Paul arrived in Houston, Texas as a refugee. Her brother and friends had been killed and she was separated from her family. Discovered as a model at 15, she relocated to New York at the age of 18. Once she was established and well known, she started using this notoriety to build awareness for the problems in her war torn homeland.
“When the war broke out — my brother was killed, my friends were beheaded, my entire world went dark. I have 20k followers and these people like me for taking pictures as a model. I decided to use my platform to project out this love I know for Africa and the love we have as Black people as one,” says Paul
Paul is not looking for money so much, as she wants to educate people about the situation in South Sudan. With 64 tribes in South Sudan, although Paul is Nuer, she calls herself Nilotic, meaning “of the Nile”. She sees how the many tribes are at war with each other, especially between the two tribes Dinker and Nuer, but outside of Africa, it does not matter to the rest of the world what tribe you come from. She seeks to bring her message of peace and unity to South Sudan.
“Hopefully this shows the unity and pride that we should have in ourselves; the peace that can be formed if we put down our weapons and ancient hostilities, we can move up and progress. We are not Nuer or Dinka, we are South Sudan, we are Nilotic (of the Nile),” says Paul
Tens of thousands of people have been killed in South Sudan in the past two years in the civil war there. South Sudan is among the most illiterate place for girls in the world with only 2% of girls attending school. Paul has also joined forces with other Sudanese women to promote literacy in Sudan. Fellow Sudanese Mari Malek has an organisation called Stand 4 Education.

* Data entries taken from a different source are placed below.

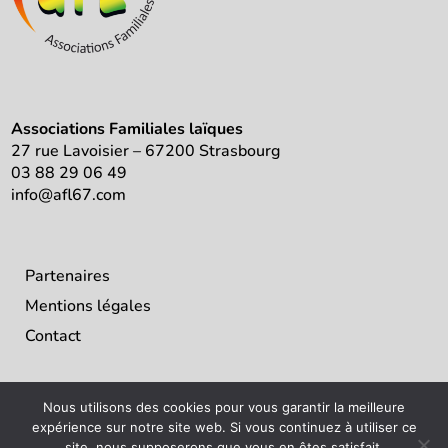
Associations Familiales laïques
27 rue Lavoisier – 67200 Strasbourg
03 88 29 06 49
info@afl67.com
Partenaires
Mentions légales
Contact
Nous utilisons des cookies pour vous garantir la meilleure
expérience sur notre site web. Si vous continuez à utiliser ce
site, nous supposerons que vous en êtes satisfait.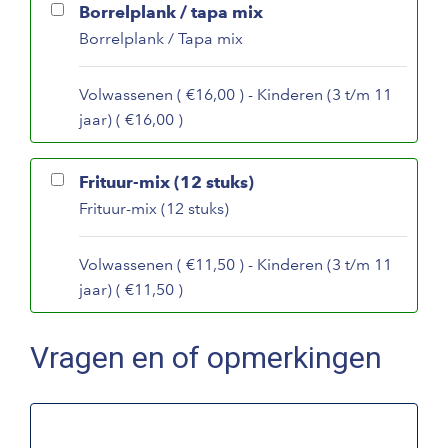
Borrelplank / tapa mix
Borrelplank / Tapa mix
Volwassenen ( €16,00 ) - Kinderen (3 t/m 11
jaar) ( €16,00 )
Frituur-mix (12 stuks)
Frituur-mix (12 stuks)
Volwassenen ( €11,50 ) - Kinderen (3 t/m 11
jaar) ( €11,50 )
Vragen en of opmerkingen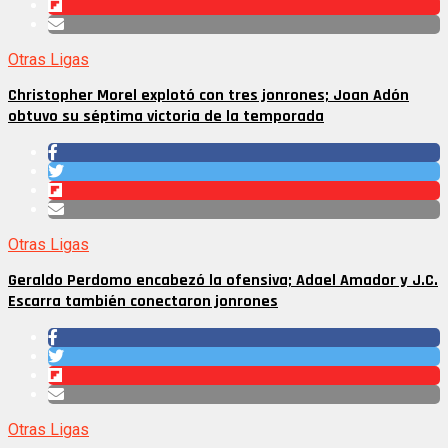
Otras Ligas
Christopher Morel explotó con tres jonrones; Joan Adón
obtuvo su séptima victoria de la temporada
Otras Ligas
Geraldo Perdomo encabezó la ofensiva; Adael Amador y J.C.
Escarra también conectaron jonrones
Otras Ligas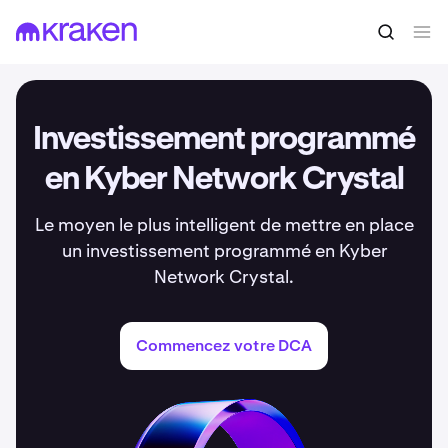
Investissement programmé
en Kyber Network Crystal
Le moyen le plus intelligent de mettre en place
un investissement programmé en Kyber
Network Crystal.
Commencez votre DCA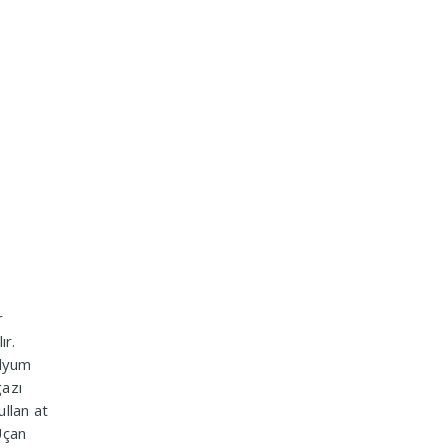
r
ır.
elyum
gazı
ullan at
Uçan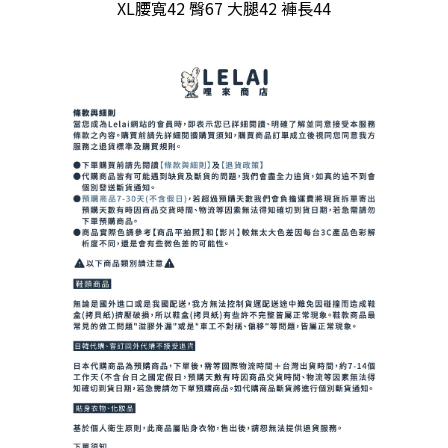
XL腰寬42 臀67 大腿42 褲長44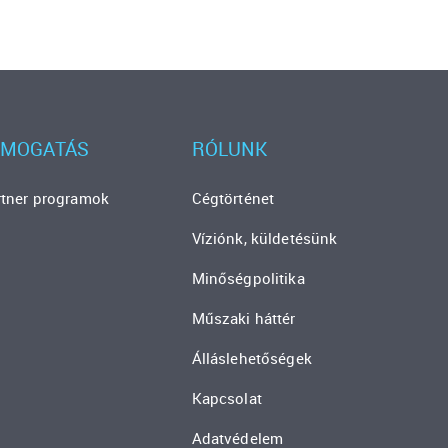
ÁMOGATÁS
RÓLUNK
rtner programok
Cégtörténet
Víziónk, küldetésünk
Minőségpolitika
Műszaki háttér
Álláslehetőségek
Kapcsolat
Adatvédelem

She wants these women to represent the beauty of women in the South Sudan but also to be vocal about activating peace in the area. Paul also wants to take Western women to the Sudan. She is continually spreading the idea of South Sudan as a single unity to encourage peace in this area.

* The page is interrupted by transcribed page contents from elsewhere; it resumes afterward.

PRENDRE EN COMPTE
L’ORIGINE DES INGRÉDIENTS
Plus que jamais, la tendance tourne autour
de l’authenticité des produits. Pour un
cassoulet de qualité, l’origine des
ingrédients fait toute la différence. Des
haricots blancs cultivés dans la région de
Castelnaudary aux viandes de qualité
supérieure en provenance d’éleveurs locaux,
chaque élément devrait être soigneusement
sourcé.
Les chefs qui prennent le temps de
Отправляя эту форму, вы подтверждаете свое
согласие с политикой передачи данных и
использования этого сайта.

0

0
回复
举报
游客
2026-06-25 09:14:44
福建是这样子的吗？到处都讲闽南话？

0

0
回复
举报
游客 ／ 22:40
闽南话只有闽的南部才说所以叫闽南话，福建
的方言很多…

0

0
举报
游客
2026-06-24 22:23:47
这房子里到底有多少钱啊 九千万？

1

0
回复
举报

“With the sale of these t-shirts, I’m going to buy myself and my team tickets to take Africans in the West back to the continent because they are the ones that need to go. Fashion gives access to the world,” says Paul
“If I generate enough money, I want to set an example for the UN, Red Cross, Charity Water. In 2014, I bought a little farm that now feeds 50 people. When those organizations seek to work with me, they see me as the black poster child. I’m trying to bring my family here to America because they’re still in the refugee camps,” says Paul
No stranger to activism, a year ago Paul spoke out about Makeup artists being unprepared to make up blue black skin. She also said the modelling industry under represented black women altogether. She posted an online statement on her Instagram airing her frustrations. She mentioned that make-up for her skin was readily available from many makeup vendors but the industry simply had not caught up with racial equality.

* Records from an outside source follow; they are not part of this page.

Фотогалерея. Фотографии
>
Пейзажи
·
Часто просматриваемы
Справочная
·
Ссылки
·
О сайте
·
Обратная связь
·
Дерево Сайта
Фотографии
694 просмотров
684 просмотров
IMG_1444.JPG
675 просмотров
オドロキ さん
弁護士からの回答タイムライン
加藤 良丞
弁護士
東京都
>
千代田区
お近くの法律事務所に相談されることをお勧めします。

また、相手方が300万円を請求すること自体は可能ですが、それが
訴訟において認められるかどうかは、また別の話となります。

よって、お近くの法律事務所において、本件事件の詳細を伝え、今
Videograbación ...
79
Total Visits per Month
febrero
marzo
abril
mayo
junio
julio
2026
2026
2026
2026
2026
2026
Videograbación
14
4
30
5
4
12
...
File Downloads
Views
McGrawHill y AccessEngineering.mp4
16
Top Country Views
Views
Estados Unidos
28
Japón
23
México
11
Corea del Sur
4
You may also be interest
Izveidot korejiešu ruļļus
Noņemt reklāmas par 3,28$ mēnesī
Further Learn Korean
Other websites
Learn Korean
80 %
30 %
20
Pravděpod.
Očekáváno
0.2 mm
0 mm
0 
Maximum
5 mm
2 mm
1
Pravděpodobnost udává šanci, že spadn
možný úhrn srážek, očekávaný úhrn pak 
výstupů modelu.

“Dear white people in the fashion world! Please don’t take this the wrong way but it’s time you people get your shit right when it comes to our complexion! Why do I have to bring my own makeup to a professional show when all the other white girls don’t have to … Don’t try to make me feel bad because I am blue black.. there’s so much options out there for dark skin tones today. … I’m tired of complaining about not getting book as a black model and I’m definitely super tired of apologising for my blackness!!!!” wrote Paul.
Paul is a role model not only for women from her homeland of South Sudan but for all women in the way she has overcome her tragic losses, her brave activism and commitment to her cause. We at FIB think she is not only beautiful but vital.